Here are 10 easy ways to cut losses while stock trading

A small-time stock trader is always scared about burning a hole in his pocket; especially at times of market volatility. Amit Lalan, Director, Upstox lays out 10 basic rules which can help cut trade losses.

  1. Protecting capital:

You need to be obsessive about protecting your capital and the first step to achieve this is to figure out how much you are willing to lose per day, per week, per month, and overall. This should be your guiding principle in trading.

  1. Know when to stop

If you are not a stop-loss person, then trading is not for you. Defined, stop loss is an instruction where the investor instructs the broker to sell the stock if it drops to a certain price. It reflects the loss you are willing to accept on a trading position; whether it is trading long (buy) or short (sell). The best of traders always trade with a stop-loss in mind.

  1. Think like a trader

Start thinking like a trader and not an investor. For a trader, profit is what is booked; all else is book-profits. Keep taking profits off the table at regular intervals. This will help churn the money and give better returns.

  1. Follow the trend

It’s important to latch on to the market momentum. Trying to sell during a bull market or buy during a falling knife is pointless. The market is always trying to tell you something and it is your job to listen.

  1. Learn and move on

Don’t obsess over a loss or missing out on a big profit. Don’t fall into the over analysis trap. Profits and losses are part of the game… so, learn to take it in your stride.

  1. Leverage with care

Ensure on always having sufficient balance before opting for leverage. This is especially applicable in a volatile market. That is where most traders get hit. In such markets, focus on cutting losses than making profits.

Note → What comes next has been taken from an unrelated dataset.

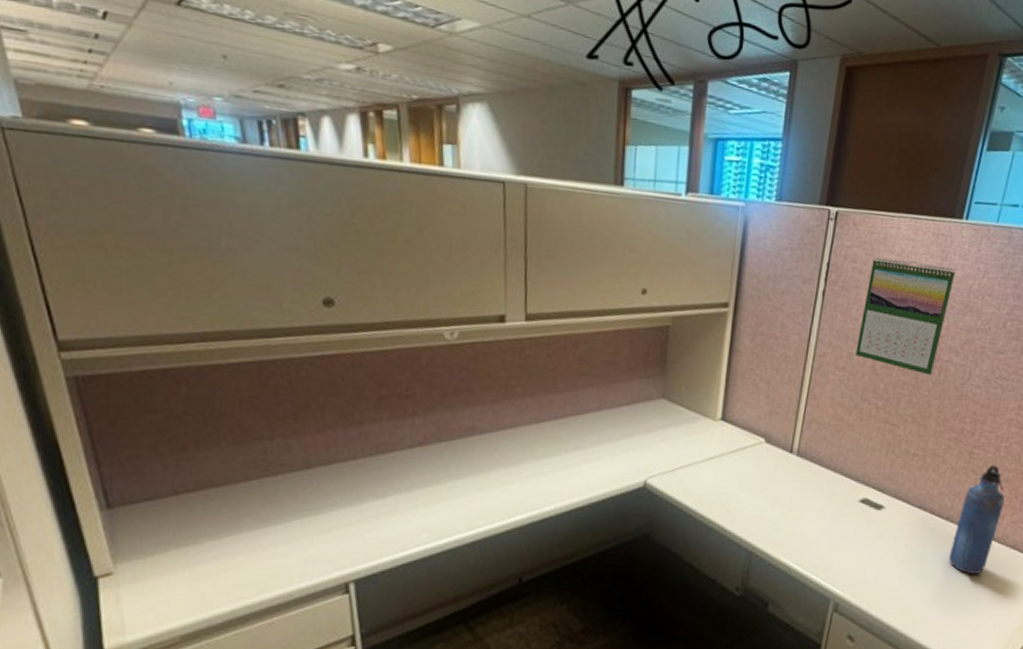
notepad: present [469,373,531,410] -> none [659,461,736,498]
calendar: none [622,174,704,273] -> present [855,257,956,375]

  1.  Buying, Selling and Doing nothing

Traders believe that strategy means to buy or to sell in the market. But waiting on the sidelines can also be very productive; especially when the market is confusing.

  1. Stay away from free advice

Don’t get carried away by trading calls on WhatsApp and SMS. Quick money can be quite tempting but free stock tips are rarely worth it.

  1. Keep costs low.

Factor in brokerage costs (Upstox charges zero brokerage for equity and Rs. 20/order for intraday), STT, stamp duty, GST etc. when estimating profits.

  1.  Overnight risk may not be right

When there is uncertainty on the economic/geopolitical front or there is a major event coming up, it is advisable to be as light in the market as possible.

The secret to being a successful trader is to manage risks as much as it is about taking them. Overall, just get the basics right and adopt a disciplined approach.